> Task:
Transcribe the part of the article on healthcare payment models starting with "In a recent" and going on through "with risk-based payments.".

Healthcare organizations are caught between the gap of the volume model and the value model while trying to transition to the latter, American Hospital Association board Chairman and Presbyterian Healthcare Services CEO Jim Hinton recently told the New Mexico Hospital Association.
The Affordable Care Act's stipulations push organizations to make smarter decisions about cost and effectiveness, leading to experimentation with approaches and payment systems, but the industry is still struggling through the evolution, reports the Albuquerque Journal.
"The challenge is to get everyone beating the value drum while still providing adequate and fair compensation to the people who deliver the care, because it is in no one's interest to drive healthcare providers out of business," writes columnist Winthrop Quigley.
One way to align interests is to get providers to share the financial risk of healthcare with providers. That, however, requires deep knowledge of the patient population being treated to do so effectively. While insurers have technology and actuarial expertise to make better predictions about patients' health costs, plus financial reserves to cover unexpected cases, providers do not, making them leery of accepting such risk. It's no surprise that only larger practices seem to be willing to consider risk-sharing, Quigley says.
In a recent issue brief, the Navigant Center for Healthcare Research and Policy Analysis concludes that the traditional model is here to stay, although it will continue to evolve, FierceHealthcare previously reported. Bundled payments integrated into a population health platform offer a way for accountable care organizations to create incentives so physician performance aligns with potential shared savings, Rich F. Bajner, Jr., director in the healthcare practice for Navigant Healthcare and one of the authors of the issue brief, told FierceHealthcare.
Meanwhile, an analysis of the financial and quality performance of ACOs joining the Medicare Shared Savings Program (MSSP) in 2012-2013 found that MSSP success doesn't necessarily equate to success in population health, even for ACOs that previously experienced success with risk-based payments.

> Stored data:
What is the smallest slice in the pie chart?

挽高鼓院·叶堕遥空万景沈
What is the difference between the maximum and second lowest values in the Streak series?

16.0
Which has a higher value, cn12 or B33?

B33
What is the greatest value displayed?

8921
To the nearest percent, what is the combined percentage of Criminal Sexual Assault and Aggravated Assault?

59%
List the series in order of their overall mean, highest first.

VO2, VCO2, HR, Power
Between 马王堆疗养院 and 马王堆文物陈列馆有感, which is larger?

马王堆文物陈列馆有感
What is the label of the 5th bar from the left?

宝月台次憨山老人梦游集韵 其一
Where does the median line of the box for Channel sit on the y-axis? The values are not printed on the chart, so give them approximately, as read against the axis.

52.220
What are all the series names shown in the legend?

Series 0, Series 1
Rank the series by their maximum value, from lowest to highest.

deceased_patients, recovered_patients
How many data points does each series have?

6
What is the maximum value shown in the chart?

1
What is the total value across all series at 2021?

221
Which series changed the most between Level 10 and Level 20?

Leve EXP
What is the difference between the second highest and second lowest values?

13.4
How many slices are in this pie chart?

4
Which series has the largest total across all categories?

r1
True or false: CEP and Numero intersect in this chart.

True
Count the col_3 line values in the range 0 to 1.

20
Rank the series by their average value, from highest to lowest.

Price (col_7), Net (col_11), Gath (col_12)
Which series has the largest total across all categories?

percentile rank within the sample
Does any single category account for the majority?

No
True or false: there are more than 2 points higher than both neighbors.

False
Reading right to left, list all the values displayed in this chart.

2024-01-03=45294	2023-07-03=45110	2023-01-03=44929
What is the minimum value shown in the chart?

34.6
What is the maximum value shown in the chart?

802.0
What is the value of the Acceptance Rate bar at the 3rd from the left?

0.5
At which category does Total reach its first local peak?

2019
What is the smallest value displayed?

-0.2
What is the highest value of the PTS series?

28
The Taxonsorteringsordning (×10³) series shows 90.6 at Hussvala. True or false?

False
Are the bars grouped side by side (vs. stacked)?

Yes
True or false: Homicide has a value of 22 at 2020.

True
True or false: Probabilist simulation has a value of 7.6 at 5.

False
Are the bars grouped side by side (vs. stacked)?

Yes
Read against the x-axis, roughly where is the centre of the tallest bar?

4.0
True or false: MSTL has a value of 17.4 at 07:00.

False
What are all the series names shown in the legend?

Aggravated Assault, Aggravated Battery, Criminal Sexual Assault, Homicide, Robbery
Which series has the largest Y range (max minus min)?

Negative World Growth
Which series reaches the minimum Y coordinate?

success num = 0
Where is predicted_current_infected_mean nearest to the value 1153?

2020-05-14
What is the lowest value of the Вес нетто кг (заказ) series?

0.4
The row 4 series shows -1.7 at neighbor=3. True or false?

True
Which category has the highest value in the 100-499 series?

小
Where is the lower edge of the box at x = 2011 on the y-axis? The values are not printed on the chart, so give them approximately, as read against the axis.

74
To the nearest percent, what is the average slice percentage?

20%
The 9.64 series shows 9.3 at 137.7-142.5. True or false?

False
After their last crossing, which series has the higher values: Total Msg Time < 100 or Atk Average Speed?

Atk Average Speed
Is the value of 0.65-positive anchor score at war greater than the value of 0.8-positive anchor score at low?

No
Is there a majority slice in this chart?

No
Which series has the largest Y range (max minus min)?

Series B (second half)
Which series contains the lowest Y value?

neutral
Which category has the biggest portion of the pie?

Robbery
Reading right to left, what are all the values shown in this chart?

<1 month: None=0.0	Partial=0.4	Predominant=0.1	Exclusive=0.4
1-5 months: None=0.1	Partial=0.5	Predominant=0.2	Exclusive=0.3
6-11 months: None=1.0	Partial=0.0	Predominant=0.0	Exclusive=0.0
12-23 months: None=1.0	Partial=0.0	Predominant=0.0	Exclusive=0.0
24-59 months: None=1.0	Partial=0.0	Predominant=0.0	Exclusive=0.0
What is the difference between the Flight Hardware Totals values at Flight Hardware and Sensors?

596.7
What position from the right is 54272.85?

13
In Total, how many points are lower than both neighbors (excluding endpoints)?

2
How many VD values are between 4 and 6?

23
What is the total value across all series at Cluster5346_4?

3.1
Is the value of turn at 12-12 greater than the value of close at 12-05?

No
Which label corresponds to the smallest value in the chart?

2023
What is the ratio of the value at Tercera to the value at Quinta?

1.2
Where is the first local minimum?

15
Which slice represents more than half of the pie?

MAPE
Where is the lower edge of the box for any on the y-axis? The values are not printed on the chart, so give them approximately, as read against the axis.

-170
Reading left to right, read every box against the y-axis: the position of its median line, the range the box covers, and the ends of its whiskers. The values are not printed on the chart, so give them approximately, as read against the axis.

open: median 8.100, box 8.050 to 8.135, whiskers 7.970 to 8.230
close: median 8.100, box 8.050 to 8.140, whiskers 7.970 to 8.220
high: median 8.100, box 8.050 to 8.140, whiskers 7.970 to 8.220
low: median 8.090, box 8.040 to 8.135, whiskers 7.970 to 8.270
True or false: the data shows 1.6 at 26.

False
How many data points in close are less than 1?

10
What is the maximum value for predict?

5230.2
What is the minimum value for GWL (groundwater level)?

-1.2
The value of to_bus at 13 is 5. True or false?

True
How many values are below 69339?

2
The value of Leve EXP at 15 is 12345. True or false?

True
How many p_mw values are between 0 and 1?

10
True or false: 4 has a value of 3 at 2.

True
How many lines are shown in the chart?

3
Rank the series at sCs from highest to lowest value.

> Answer below:
In a recent issue brief, the Navigant Center for Healthcare Research and Policy Analysis concludes that the traditional model is here to stay, although it will continue to evolve, FierceHealthcare previously reported. Bundled payments integrated into a population health platform offer a way for accountable care organizations to create incentives so physician performance aligns with potential shared savings, Rich F. Bajner, Jr., director in the healthcare practice for Navigant Healthcare and one of the authors of the issue brief, told FierceHealthcare.
Meanwhile, an analysis of the financial and quality performance of ACOs joining the Medicare Shared Savings Program (MSSP) in 2012-2013 found that MSSP success doesn't necessarily equate to success in population health, even for ACOs that previously experienced success with risk-based payments.